As more ire to Historians, too, Scott seems broadly uninterested in the method of Napoleon’s rise to power. Soon after Toulon, Phoenix literally falls asleep during a conversation about political strategy. With a slightly disconcerting abundance of time-jumps (apparently to cram in as many cannon-stuffed battles as possible), little time is wasted seeing how Napoleon came to rule France. Only slightly more is even spent asking why.

Instead, Napoleon takes what the audience inevitably knows about Mr Bonaparte for granted. We know he became Emperor of France; we know he was a military genius. While these elements are almost taken as wrote, the rest of the film seems determined to undermine them with the character study of a man-child pining after his wife, Josephine (Vanessa Kirby).

Director of photography Dariusz Wolski said Jacques-Louis David’s painting was an influence on the film’s coronation scene (Credit: Apple TV+)

Moments between the couple take up what must be the majority of the film’s runtime. As their relationship flourishes, it’s difficult to see much to like in either. Less an exercise in chemistry and more in bizarrely unerotic lust, their lovemaking is, like a caricature of the man himself, both brutish and short. They seem drawn to each other for reasons neither is capable of expressing, and puts some truth to the notion that Napoleon is a particularly cold film. By the end of a hefty 157-minute runtime, it’s hard to feel much for either of them apart from a faintly amused annoyance – if any of their contemporaries saw the film through some time-bending shenanigans, they’d probably feel more embarrassed for them than anything else.

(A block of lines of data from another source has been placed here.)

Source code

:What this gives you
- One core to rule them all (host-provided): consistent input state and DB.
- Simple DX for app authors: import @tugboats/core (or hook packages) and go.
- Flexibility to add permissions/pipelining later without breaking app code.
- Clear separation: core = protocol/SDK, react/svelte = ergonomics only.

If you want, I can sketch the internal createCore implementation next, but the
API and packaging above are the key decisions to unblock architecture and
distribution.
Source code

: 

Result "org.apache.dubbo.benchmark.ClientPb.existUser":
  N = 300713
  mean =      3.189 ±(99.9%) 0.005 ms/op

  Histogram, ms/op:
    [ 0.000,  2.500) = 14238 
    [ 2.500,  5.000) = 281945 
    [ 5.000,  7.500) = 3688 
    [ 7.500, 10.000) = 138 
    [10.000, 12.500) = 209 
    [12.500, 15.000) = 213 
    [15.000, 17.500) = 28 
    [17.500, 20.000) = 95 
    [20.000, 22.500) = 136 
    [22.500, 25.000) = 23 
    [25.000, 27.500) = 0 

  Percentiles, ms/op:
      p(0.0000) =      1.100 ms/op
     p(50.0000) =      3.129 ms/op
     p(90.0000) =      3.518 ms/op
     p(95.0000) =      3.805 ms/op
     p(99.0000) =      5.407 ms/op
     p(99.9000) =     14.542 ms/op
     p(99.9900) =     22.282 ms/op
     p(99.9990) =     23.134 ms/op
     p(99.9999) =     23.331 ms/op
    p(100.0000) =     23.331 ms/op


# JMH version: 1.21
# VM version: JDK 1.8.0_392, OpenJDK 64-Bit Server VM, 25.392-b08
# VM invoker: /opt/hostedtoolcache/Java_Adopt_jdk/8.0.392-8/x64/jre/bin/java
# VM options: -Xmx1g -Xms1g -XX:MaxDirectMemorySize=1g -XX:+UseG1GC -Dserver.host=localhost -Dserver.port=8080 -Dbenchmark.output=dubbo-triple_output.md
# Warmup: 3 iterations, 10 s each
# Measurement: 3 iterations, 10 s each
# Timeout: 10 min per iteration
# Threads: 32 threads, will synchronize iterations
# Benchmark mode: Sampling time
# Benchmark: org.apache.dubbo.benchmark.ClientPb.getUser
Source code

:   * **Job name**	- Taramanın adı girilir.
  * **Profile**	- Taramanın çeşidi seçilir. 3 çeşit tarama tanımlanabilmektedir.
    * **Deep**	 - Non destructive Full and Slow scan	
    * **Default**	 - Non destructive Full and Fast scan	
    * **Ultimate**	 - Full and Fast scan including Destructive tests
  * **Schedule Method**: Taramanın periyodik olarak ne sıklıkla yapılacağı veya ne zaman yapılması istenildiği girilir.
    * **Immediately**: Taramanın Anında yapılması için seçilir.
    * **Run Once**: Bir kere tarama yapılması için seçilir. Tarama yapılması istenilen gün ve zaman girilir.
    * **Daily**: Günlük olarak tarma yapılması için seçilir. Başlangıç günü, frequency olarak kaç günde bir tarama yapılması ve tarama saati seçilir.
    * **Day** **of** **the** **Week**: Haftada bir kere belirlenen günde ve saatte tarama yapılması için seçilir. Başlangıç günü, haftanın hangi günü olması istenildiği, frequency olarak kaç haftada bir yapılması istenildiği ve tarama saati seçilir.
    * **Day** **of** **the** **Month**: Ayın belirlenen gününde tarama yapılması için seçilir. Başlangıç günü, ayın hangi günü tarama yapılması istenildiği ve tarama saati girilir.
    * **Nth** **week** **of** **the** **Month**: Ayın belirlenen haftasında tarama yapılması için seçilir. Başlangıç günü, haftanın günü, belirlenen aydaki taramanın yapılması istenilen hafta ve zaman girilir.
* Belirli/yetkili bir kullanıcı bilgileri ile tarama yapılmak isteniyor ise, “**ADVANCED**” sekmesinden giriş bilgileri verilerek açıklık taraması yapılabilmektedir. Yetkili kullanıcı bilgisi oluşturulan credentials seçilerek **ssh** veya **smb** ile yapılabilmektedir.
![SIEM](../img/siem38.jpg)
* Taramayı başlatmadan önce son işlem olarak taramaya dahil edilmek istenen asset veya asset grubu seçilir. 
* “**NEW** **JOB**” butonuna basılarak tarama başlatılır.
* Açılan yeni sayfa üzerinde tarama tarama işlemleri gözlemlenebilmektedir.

The missing piece of the puzzle, then, is war. Luxuriating in six extravagantly shot battles, the mass cavalry charges and broadsides of cannon fire have formed the backbone of Napoleon’s marketing campaign for good reason. Once again, Scott has proved that 23 years after Gladiator, he’s still the best photographer of historical violence in Hollywood. The Battle of Austerlitz in particular is astonishingly beautiful in all its icy, horse-sinking glory, but all unfold with a thrilling precision worthy of the legendary tactician himself.

The fact that Napoleon never really strikes a balance between its bedroom and battlefield politics will undoubtedly rub some audiences up the wrong way. But for all the questions Napoleon has thrown up around historical accuracy, the one it most effectively answers might be the one no one seems to be asking: what is the historical epic movie for?

Napoleon takes arguably the most famous man in the history of the world and turns him, not into a villain, but a loser; a fragile, lonely despot with a knack for where to point a cannon who caused the deaths of three million people. By delivering exactly what the audience wants with some astonishing battle sequences, Scott balances the narrative out with a funny, almost boring study of his volcanic private life. It takes the dominant narrative of ‘great man’ history and takes a cavalry sabre to it. ‘Dad cinema’ doesn’t get much better than this.